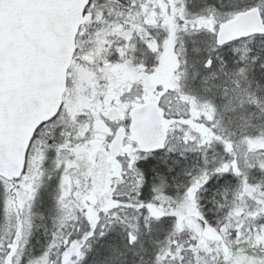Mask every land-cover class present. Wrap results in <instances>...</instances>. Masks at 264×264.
<instances>
[{"label":"snow or ice","instance_id":"obj_1","mask_svg":"<svg viewBox=\"0 0 264 264\" xmlns=\"http://www.w3.org/2000/svg\"><path fill=\"white\" fill-rule=\"evenodd\" d=\"M0 264H264V0H0Z\"/></svg>","mask_w":264,"mask_h":264}]
</instances>
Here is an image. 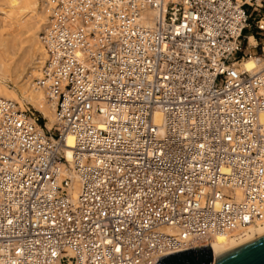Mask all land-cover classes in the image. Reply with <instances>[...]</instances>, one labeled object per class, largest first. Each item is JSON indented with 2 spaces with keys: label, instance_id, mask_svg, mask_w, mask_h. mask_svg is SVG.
<instances>
[{
  "label": "built area",
  "instance_id": "obj_1",
  "mask_svg": "<svg viewBox=\"0 0 264 264\" xmlns=\"http://www.w3.org/2000/svg\"><path fill=\"white\" fill-rule=\"evenodd\" d=\"M39 36L56 123L0 98V264H157L264 224V0H51Z\"/></svg>",
  "mask_w": 264,
  "mask_h": 264
},
{
  "label": "bare ground",
  "instance_id": "obj_2",
  "mask_svg": "<svg viewBox=\"0 0 264 264\" xmlns=\"http://www.w3.org/2000/svg\"><path fill=\"white\" fill-rule=\"evenodd\" d=\"M0 1L5 4V10L0 8V14L3 16L0 19L3 21L0 22V98L18 104L22 110L32 108L46 121V127L51 129L56 123L54 107L47 102L44 93L35 84L45 60L39 36L40 26L46 24L51 0ZM13 14L20 18L12 17ZM249 44H254L252 37H249ZM25 56L28 58L27 64L21 65ZM242 69L244 72L254 73L258 69L257 61L253 58L244 60ZM66 145L68 148L73 147L71 137H67ZM66 158H72L70 149L66 150ZM261 234H264V224L252 227L236 238L213 237L206 244L211 250L210 264H216V259Z\"/></svg>",
  "mask_w": 264,
  "mask_h": 264
},
{
  "label": "water",
  "instance_id": "obj_3",
  "mask_svg": "<svg viewBox=\"0 0 264 264\" xmlns=\"http://www.w3.org/2000/svg\"><path fill=\"white\" fill-rule=\"evenodd\" d=\"M208 247L176 253L158 261L157 264H210ZM216 264H264V234L258 235L235 247L216 259Z\"/></svg>",
  "mask_w": 264,
  "mask_h": 264
},
{
  "label": "rangeland",
  "instance_id": "obj_4",
  "mask_svg": "<svg viewBox=\"0 0 264 264\" xmlns=\"http://www.w3.org/2000/svg\"><path fill=\"white\" fill-rule=\"evenodd\" d=\"M0 3H3L2 1H0ZM41 5H42V2H40V8H41V10H42V7H41ZM0 8H2V9H4L5 10V4L3 3L2 5L0 4ZM12 17H16L17 19H19L20 18V16L18 17V15H15V14H13V15H11ZM1 17H3L1 14H0V19H1ZM46 21V20H45ZM0 22H3L2 20H0ZM43 25H44V23H43ZM43 25L41 24V26H40V32L42 31V28H43ZM25 49V48H24ZM21 52H22V50H21ZM21 52L19 53V55L21 54ZM27 61H28V58L25 56L24 57V59H23V61H22V64L21 65H26L27 64ZM26 109H30L31 111H34L32 108H26ZM26 109H24V110H26ZM36 114H38L37 112H36ZM41 119H42V116H41ZM45 123H46V121H45ZM48 124V123H47Z\"/></svg>",
  "mask_w": 264,
  "mask_h": 264
}]
</instances>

Énoncé du problème >> Affichez chacune des lignes ci-dessus qui contient la chaîne « path ».

Réponse à fournir >>
[{"label":"snow or ice","instance_id":"obj_1","mask_svg":"<svg viewBox=\"0 0 264 264\" xmlns=\"http://www.w3.org/2000/svg\"><path fill=\"white\" fill-rule=\"evenodd\" d=\"M0 264H264V0H0Z\"/></svg>","mask_w":264,"mask_h":264}]
  "mask_svg": "<svg viewBox=\"0 0 264 264\" xmlns=\"http://www.w3.org/2000/svg\"><path fill=\"white\" fill-rule=\"evenodd\" d=\"M39 36L56 123L0 98V264H157L264 224V0H51Z\"/></svg>",
  "mask_svg": "<svg viewBox=\"0 0 264 264\" xmlns=\"http://www.w3.org/2000/svg\"><path fill=\"white\" fill-rule=\"evenodd\" d=\"M0 1L5 4V10L0 8V14L3 16L0 19L3 21L0 22V98L18 104L22 110L32 108L46 121V127L51 129L56 123L54 107L47 102L44 93L35 84L45 60L39 36L40 26L46 24L51 0ZM13 14L20 18L12 17ZM249 44H254L252 37H249ZM25 56L28 58L27 64L21 65ZM242 69L244 72L254 73L258 69L257 61L253 58L244 60ZM66 145L68 148L73 147L71 137H67ZM66 158H72L70 149L66 150ZM261 234H264V224L252 227L236 238L213 237L206 244L211 250L210 264H216V259Z\"/></svg>",
  "mask_svg": "<svg viewBox=\"0 0 264 264\" xmlns=\"http://www.w3.org/2000/svg\"><path fill=\"white\" fill-rule=\"evenodd\" d=\"M208 247L176 253L158 261L157 264H210ZM216 264H264V234L258 235L235 247L216 259Z\"/></svg>",
  "mask_svg": "<svg viewBox=\"0 0 264 264\" xmlns=\"http://www.w3.org/2000/svg\"><path fill=\"white\" fill-rule=\"evenodd\" d=\"M0 3H3L2 1H0ZM41 5H42V2H40V8H41V10H42V7H41ZM0 8H2V9H4L5 10V4L3 3L2 5L0 4ZM12 17H16L17 19H19L20 18V16L18 17V15H15V14H13V15H11ZM1 17H3L1 14H0V19H1ZM46 21V20H45ZM0 22H3L2 20H0ZM43 25H44V23H43ZM43 25L41 24V26H40V32L42 31V28H43ZM25 49V48H24ZM21 52H22V50H21ZM21 52L19 53V55L21 54ZM27 61H28V58L25 56L24 57V59H23V61H22V64L21 65H26L27 64ZM26 109H30L31 111H34L32 108H26ZM26 109H24V110H26ZM36 114H38L37 112H36ZM41 119H42V116H41ZM45 123H46V121H45ZM48 124V123H47Z\"/></svg>",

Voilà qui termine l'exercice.